SATAKUNNAN & SATAMEDIA

C-73/07 Case
CJEU
Material scope
AG Opinion

Case Excerpts (8)

summary
Processing for solely journalistic purposes: Member States are required to provide derogations in relation to protection of personal data, solely for journalistic purposes or artistic or literary expression, which fall within the fundamental right to freedom of expression, insofar as necessary for reconciliation of the two rights. Activities may be classified as “journalistic” if their sole object is the disclosure to the public of information, opinions or ideas, irrespective of the medium used to transmit them.
¶52 excerpt
In that regard, it is not in dispute that, as is apparent from Article 1 of the directive, its objective is that the Member States should, while permitting the free flow of personal data, protect the fundamental rights and freedoms of natural persons and, in particular, their right to privacy, with respect to the processing of personal data.
¶53 excerpt
That objective cannot, however, be pursued without having regard to the fact that those fundamental rights must, to some degree, be reconciled with the fundamental right to freedom of expression.
¶54 excerpt
Article 9 of the directive refers to such a reconciliation. As is apparent, in particular, from recital 37 in the preamble to the directive, the object of Article 9 is to reconcile two fundamental rights: the protection of privacy and freedom of expression. The obligation to do so lies on the Member States.
¶55 excerpt
In order to reconcile those two ‘fundamental rights’ for the purposes of the directive, the Member States are required to provide for a number of derogations or limitations in relation to the protection of data and, therefore, in relation to the fundamental right to privacy, specified in Chapters II, IV and VI of the directive. Those derogations must be made solely for journalistic purposes or the purpose of artistic or literary expression, which fall within the scope of the fundamental right to freedom of expression, in so far as it is apparent that they are necessary in order to reconcile the right to privacy with the rules governing freedom of expression.
¶56 excerpt
In order to take account of the importance of the right to freedom of expression in every democratic society, it is necessary, first, to interpret notions relating to that freedom, such as journalism, broadly. Secondly, and in order to achieve a balance between the two fundamental rights, the protection of the fundamental right to privacy requires that the derogations and limitations in relation to the protection of data provided for in the chapters of the directive referred to above must apply only in so far as is strictly necessary.
¶59 excerpt
Secondly, the fact that the publication of data within the public domain is done for profit-making purposes does not, prima facie, preclude such publication being considered as an activity undertaken ‘solely for journalistic purposes’. As Markkinapörssi and Satamedia state in their observations and as the Advocate General noted at point 82 of her Opinion, every undertaking will seek to generate a profit from its activities.
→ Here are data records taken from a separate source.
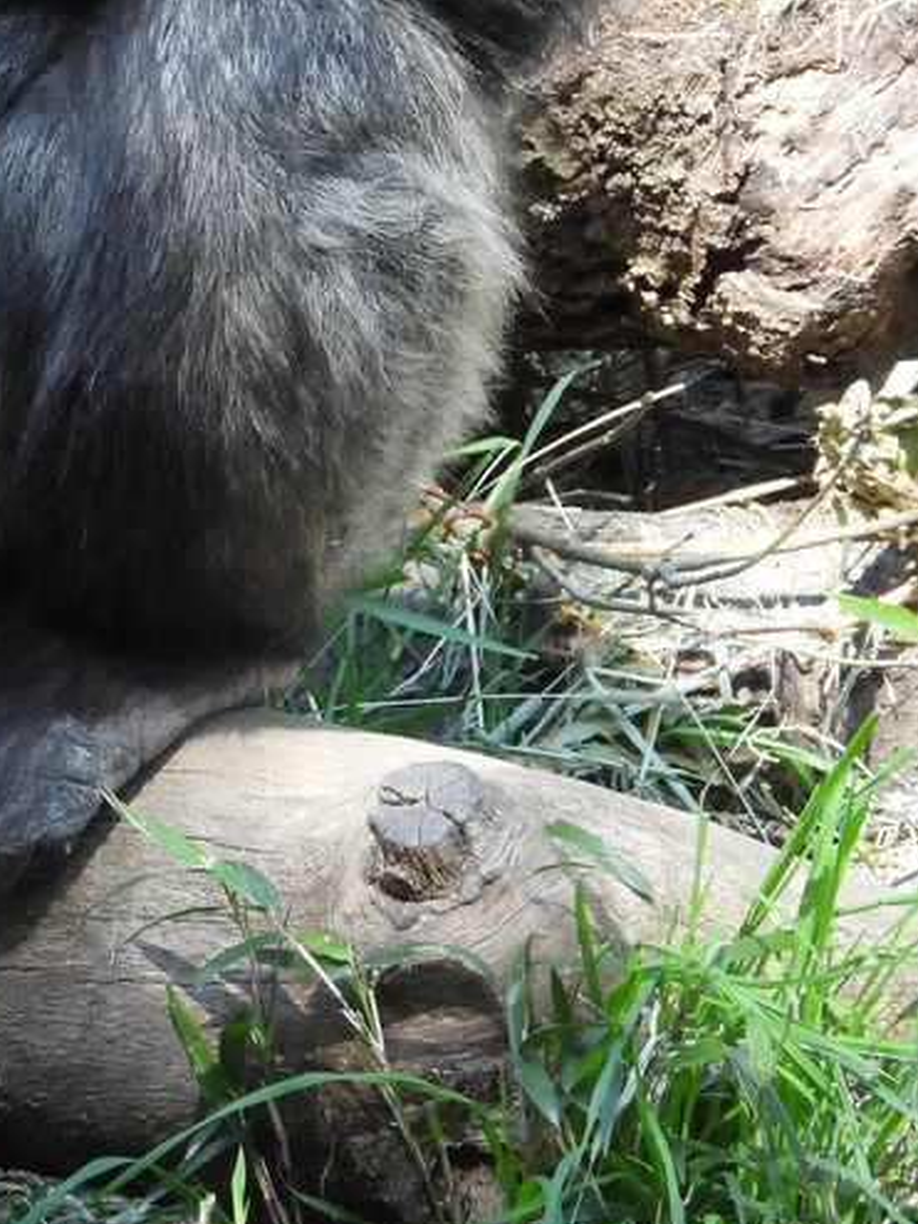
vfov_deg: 1.9
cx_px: -32
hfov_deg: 1.4
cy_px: -203
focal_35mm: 1034
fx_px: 36577
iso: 320
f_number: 5
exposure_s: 1/125
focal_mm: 71.4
A degree of commercial success may even be essential to professional journalistic activity.
¶61 excerpt
It follows from all of the above that activities such as those involved in the main proceedings, relating to data from documents which are in the public domain under national legislation, may be classified as ‘journalistic activities’ if their object is the disclosure to the public of information, opinions or ideas, irrespective of the medium which is used to transmit them. They are not limited to media undertakings and may be undertaken for profit-making purposes.